„We, the Software Developers ...“

6 „Grundrechte“ für Programmierer

Moritz Hoffmann

(c) Shutterstock / kasezo

Programmierer gehören nach gängiger Ansicht eigentlich nicht zu einer besonders schutzbedürftigen Berufsgruppe. Auf dem Arbeitsmarkt heiß begehrt, gut bezahlt und versorgt mit jeder Menge gutem Kaffee in den Start-Ups und IT-Abteilungen dieser Welt, darf sich doch kein Entwickler so wirklich über seine Arbeitsbedingungen beschweren, oder? Doch, meint zumindest Jeff Atwood, Mitbegründer von Stack Exchange und Discourse, der bereits vor einiger Zeit eine Bill of Rights für Programmierer vorgelegt hat…

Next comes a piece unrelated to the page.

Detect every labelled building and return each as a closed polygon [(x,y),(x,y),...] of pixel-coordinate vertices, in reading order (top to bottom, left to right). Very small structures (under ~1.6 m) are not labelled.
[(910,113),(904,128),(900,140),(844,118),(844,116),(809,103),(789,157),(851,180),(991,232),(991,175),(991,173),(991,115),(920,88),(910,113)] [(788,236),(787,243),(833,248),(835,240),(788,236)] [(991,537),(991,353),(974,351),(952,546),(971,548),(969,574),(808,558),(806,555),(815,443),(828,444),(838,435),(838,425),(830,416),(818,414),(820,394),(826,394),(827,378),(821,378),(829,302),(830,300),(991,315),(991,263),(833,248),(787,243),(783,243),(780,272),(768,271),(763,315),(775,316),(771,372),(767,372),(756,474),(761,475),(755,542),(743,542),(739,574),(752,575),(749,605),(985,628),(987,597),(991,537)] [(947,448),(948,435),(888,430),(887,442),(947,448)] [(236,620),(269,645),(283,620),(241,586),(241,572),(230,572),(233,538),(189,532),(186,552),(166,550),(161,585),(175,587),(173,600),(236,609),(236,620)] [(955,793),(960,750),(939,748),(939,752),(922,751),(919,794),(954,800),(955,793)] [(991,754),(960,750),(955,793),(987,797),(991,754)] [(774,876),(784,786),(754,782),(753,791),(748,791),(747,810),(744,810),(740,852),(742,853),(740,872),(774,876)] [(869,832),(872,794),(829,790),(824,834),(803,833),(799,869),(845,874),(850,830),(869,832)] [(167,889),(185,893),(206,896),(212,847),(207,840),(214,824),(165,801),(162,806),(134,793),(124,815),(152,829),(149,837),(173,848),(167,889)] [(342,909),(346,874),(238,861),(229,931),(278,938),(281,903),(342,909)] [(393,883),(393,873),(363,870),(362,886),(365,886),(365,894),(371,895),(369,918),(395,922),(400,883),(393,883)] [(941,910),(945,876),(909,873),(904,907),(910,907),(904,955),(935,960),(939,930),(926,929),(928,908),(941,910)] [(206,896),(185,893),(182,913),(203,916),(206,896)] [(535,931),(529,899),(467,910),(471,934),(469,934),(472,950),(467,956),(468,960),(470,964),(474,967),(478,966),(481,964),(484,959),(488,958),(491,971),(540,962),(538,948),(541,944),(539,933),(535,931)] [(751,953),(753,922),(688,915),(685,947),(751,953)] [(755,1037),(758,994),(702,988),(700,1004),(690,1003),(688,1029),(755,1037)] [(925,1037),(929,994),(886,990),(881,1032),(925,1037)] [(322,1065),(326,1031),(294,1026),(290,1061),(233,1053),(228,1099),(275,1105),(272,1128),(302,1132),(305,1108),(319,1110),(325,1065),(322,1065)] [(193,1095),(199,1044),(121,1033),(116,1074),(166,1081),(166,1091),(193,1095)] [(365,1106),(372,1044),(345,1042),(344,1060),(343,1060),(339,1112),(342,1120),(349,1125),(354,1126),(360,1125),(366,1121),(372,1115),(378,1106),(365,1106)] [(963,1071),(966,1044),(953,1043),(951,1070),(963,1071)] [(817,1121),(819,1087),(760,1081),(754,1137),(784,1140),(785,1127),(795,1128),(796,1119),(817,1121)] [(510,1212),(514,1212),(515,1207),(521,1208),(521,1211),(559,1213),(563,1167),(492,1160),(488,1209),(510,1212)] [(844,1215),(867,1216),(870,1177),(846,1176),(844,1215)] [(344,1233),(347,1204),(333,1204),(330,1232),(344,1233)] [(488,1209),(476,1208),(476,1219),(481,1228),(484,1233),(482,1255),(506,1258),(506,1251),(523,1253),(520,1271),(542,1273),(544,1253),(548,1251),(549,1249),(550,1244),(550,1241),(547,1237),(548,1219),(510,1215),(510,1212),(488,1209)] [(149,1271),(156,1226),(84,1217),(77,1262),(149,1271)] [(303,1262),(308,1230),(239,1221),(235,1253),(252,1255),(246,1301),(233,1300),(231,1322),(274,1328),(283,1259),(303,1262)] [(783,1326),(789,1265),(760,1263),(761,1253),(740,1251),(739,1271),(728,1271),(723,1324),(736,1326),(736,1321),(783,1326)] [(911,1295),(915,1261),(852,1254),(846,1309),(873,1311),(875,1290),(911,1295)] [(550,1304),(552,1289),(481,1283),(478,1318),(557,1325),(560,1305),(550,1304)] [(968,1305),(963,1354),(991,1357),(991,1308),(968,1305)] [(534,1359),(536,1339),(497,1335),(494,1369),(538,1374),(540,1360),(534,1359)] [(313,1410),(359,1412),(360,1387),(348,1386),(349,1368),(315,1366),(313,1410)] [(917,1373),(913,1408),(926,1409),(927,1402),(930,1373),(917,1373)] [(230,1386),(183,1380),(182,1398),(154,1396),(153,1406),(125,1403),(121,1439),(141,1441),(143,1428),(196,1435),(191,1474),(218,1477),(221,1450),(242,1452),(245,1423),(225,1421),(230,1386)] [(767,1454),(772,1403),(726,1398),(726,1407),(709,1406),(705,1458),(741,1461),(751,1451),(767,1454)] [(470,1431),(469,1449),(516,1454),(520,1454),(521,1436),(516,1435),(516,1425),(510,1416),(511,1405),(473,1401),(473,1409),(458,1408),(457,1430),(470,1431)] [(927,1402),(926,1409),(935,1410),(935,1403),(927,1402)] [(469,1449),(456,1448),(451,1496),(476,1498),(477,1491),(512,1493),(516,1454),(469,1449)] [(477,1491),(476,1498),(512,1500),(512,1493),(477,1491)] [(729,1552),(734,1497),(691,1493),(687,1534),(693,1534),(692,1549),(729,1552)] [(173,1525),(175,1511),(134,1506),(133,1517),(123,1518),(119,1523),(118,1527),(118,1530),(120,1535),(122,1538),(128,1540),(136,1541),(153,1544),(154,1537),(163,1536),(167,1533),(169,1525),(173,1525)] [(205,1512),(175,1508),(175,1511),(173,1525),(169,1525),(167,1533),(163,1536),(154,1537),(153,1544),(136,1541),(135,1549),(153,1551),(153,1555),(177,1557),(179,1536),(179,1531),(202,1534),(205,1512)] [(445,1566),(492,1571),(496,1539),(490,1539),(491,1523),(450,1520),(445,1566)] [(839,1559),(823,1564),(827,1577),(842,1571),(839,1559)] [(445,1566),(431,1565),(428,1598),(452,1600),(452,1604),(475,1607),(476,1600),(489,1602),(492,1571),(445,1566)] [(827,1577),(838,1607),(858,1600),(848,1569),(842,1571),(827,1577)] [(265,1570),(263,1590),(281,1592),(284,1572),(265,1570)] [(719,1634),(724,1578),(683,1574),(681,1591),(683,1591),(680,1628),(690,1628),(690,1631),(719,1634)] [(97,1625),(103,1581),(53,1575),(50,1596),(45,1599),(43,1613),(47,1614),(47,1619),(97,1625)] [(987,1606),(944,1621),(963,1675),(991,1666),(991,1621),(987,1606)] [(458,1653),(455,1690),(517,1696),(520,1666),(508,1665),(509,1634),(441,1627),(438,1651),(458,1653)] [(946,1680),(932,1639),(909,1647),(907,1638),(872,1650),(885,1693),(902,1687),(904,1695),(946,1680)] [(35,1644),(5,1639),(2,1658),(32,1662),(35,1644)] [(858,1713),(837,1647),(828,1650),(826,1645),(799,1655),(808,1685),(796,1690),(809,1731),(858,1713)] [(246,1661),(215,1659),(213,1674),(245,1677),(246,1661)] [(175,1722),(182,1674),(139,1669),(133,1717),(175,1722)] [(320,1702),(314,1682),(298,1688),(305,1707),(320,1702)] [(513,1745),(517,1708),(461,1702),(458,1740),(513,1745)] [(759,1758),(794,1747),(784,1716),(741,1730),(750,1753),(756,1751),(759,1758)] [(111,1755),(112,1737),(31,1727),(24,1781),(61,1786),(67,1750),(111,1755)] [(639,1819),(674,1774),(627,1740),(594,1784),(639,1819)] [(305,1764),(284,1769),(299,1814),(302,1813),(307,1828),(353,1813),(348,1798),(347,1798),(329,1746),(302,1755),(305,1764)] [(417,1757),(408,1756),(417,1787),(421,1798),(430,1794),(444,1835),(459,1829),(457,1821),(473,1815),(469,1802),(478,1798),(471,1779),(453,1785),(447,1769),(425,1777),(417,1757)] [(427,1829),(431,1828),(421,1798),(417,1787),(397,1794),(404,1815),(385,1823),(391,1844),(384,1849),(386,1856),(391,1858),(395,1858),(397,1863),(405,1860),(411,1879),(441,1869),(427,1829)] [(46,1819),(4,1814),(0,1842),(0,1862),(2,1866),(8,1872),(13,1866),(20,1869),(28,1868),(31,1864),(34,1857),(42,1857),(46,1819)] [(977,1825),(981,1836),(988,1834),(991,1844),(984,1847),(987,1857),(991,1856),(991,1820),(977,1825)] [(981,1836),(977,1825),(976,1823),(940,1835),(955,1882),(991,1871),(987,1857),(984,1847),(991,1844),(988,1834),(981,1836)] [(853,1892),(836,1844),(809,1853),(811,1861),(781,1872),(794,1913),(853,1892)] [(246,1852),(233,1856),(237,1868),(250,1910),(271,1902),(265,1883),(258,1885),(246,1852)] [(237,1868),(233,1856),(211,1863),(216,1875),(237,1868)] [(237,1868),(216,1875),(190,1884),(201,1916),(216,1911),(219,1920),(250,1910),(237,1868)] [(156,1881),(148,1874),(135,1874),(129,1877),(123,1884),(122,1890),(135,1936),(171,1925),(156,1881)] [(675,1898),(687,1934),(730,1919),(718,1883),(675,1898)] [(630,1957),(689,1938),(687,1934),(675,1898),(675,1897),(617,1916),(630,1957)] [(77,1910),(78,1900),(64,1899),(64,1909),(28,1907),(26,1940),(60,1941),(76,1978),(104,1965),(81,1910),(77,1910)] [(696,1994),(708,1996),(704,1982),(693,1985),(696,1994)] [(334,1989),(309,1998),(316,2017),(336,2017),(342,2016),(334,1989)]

Obwohl auch Atwood nicht bestreitet, dass Entwickler in der Regel mit einem guten Verdienst rechnen können, lässt er dies nicht als Rechtfertigung dafür gelten, die IT-Experten mit einer lahmen Internetverbindung, unbequemen Sitzgelegenheiten und veralteter Hardware zu quälen. Dabei wäre es doch so einfach, für einige grundlegende Bedingungen zu sorgen, unter denen Programmierer ihre Arbeit gut und gerne erledigen können.

Bislang stand ein solcher Katalog noch nicht wirklich zur Debatte – für Atwood dürfte dies ein Grund mehr gewesen sein, die Programmer’s Bill of Rights zu veröffentlichen und auf ihre Verbreitung zu hoffen. Aus den gröbsten Verfehlungen und Problemen im Berufsalltag von Entwicklern auf der Website Coding Horror, hat er 6 „Paragraphen“ zusammengestellt, für die Entwickler in Zukunft kämpfen sollen:

  1. Every programmer shall have two monitors
    In Zeiten des Preisverfalls für LCDs und der allgemeinen Verfügbarkeit von Grafikkarten mit zweifachem Ausgang sei die Verweigerung von zwei Bildschirmen für Entwickler schlichtweg verrückt, zumal die Produktivitätssteigerung durch den doppelten Bildschirm, so Atwood, längst belegt worden sei.
  2. Every programmer shall have a fast PC
    Um IDEs, Datenbank-Engines, Web-Server und Virtual Machines in Betrieb zu halten führe an einem schnellen Rechner mit großem Arbeitsspeicher kein Weg vorbei, denn: „Time spent staring at a progress bar is wasted time.“
  3. Every programmer shall have their choice of mouse and keyboard
    Ebenso wie Handwerker am liebsten mit ihrem eigenen Werkzeug arbeiten, so Atwood, sollte den Programmierern die gleiche persönliche Beziehung zu ihrem alltäglichen Arbeitsinstrumenten zugestanden werden.
  4. Every programmer shall have a comfortable chair
    Atwood empfiehlt, Entwickler sollten ihre acht Stunden am Tag nicht nur auf annehmbaren, sondern auf bequemen und vielleicht sogar schön designten Stühlen zubringen.
  5. Every programmer shall have a fast internet connection
    Auch wenn ein Blick ins Hand- oder Fachbuch von Zeit zu Zeit weiterhelfen mag, so ist es laut Atwood doch das Internet, in dem die meisten Entwickler ihr Code-Material beziehen. Ohne schnelles Internet sei ein effizientes Programmieren quasi nicht zu leisten.
  6. Every programmer shall have quiet working conditions
    Sie kennen das. Die Arbeit am Code hat keinerlei Chancen zum Flow zu werden, weil um Sie vom Geschehen um ihren Schreibtisch herum ständig abgelenkt werden. Atwood besteht dagegen auf der Notwendigkeit für jeden Programmierer, sich in seinem Arbeitsumfeld auf seine Aufgabe konzentrieren zu können.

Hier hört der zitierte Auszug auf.